• _About this task_:
Format the data between the lines holding "right hip: (149, 245, -7)" and "right elbow: (269, 215, -9)", inclusive, as a Markdown table with columns Row and Line, leaving out blank lines.

[Bounding box coordinate data]

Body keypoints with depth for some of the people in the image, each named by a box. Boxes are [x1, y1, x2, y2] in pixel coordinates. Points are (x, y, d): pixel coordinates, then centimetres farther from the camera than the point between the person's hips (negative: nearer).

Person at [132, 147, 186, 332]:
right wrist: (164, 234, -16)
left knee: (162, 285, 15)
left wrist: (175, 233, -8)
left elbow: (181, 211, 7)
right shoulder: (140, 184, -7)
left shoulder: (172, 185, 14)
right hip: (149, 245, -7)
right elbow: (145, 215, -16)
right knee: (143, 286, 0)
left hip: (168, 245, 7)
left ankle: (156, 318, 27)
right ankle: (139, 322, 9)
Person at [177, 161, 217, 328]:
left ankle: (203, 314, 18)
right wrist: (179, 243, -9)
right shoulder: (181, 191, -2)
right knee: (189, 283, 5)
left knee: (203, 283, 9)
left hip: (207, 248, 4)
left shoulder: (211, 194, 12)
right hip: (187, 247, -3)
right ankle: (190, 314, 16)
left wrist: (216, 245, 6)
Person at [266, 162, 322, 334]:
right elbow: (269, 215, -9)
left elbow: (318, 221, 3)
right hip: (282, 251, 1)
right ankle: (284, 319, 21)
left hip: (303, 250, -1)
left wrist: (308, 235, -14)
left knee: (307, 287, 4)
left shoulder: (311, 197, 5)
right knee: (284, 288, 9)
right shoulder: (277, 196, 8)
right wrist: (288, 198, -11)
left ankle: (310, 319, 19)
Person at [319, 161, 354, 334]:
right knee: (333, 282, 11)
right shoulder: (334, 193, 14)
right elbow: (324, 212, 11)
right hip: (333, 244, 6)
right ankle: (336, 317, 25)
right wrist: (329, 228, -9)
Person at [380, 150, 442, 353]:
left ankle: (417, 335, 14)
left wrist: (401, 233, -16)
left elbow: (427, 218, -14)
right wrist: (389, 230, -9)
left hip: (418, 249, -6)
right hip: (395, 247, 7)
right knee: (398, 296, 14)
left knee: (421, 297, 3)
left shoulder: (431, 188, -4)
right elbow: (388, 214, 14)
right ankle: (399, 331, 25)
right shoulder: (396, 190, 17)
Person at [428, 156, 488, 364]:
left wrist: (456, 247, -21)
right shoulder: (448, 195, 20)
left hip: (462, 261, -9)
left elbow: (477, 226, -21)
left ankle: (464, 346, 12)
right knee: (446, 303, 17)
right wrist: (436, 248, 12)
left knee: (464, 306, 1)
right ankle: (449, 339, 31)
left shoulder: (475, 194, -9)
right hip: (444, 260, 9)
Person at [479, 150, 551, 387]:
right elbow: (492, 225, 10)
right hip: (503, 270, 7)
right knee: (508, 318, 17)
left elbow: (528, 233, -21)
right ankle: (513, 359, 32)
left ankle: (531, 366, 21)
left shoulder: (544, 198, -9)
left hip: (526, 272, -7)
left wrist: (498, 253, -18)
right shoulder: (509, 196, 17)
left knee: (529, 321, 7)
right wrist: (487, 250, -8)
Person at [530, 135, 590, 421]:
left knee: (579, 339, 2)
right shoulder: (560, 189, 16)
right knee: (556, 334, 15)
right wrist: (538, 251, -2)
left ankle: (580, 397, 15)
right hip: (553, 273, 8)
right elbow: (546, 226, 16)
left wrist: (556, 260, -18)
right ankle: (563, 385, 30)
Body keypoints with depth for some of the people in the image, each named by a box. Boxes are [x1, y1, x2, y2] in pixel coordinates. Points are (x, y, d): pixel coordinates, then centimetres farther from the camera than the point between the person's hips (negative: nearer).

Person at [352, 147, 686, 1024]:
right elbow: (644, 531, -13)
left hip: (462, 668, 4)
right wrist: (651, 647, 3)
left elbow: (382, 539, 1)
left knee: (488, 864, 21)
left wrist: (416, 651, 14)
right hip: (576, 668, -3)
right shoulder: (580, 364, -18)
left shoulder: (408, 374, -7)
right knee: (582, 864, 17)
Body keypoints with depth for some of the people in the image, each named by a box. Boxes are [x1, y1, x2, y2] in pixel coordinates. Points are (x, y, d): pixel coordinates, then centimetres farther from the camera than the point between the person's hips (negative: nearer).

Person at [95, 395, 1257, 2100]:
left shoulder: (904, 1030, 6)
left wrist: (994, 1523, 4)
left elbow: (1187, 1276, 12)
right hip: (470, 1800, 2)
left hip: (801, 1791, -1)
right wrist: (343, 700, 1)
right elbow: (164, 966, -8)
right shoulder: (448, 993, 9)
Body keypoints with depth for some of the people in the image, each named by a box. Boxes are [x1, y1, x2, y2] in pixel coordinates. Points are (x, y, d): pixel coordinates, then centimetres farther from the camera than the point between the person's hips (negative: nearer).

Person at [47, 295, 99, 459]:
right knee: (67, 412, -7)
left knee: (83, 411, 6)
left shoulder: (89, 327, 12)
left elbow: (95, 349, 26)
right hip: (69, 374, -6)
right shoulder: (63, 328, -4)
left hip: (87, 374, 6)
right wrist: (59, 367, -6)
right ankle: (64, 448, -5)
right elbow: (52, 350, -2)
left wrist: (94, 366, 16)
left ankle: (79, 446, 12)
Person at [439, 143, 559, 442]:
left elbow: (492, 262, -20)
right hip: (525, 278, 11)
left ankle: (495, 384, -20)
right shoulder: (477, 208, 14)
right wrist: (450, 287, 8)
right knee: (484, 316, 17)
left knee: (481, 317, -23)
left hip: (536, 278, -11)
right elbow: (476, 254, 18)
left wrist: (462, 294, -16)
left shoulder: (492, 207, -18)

• _Exercise output_:
| Row | Line |
|---|---|
| 1 | right hip: (149, 245, -7) |
| 2 | right elbow: (145, 215, -16) |
| 3 | right knee: (143, 286, 0) |
| 4 | left hip: (168, 245, 7) |
| 5 | left ankle: (156, 318, 27) |
| 6 | right ankle: (139, 322, 9) |
| 7 | Person at [177, 161, 217, 328]: |
| 8 | left ankle: (203, 314, 18) |
| 9 | right wrist: (179, 243, -9) |
| 10 | right shoulder: (181, 191, -2) |
| 11 | right knee: (189, 283, 5) |
| 12 | left knee: (203, 283, 9) |
| 13 | left hip: (207, 248, 4) |
| 14 | left shoulder: (211, 194, 12) |
| 15 | right hip: (187, 247, -3) |
| 16 | right ankle: (190, 314, 16) |
| 17 | left wrist: (216, 245, 6) |
| 18 | Person at [266, 162, 322, 334]: |
| 19 | right elbow: (269, 215, -9) |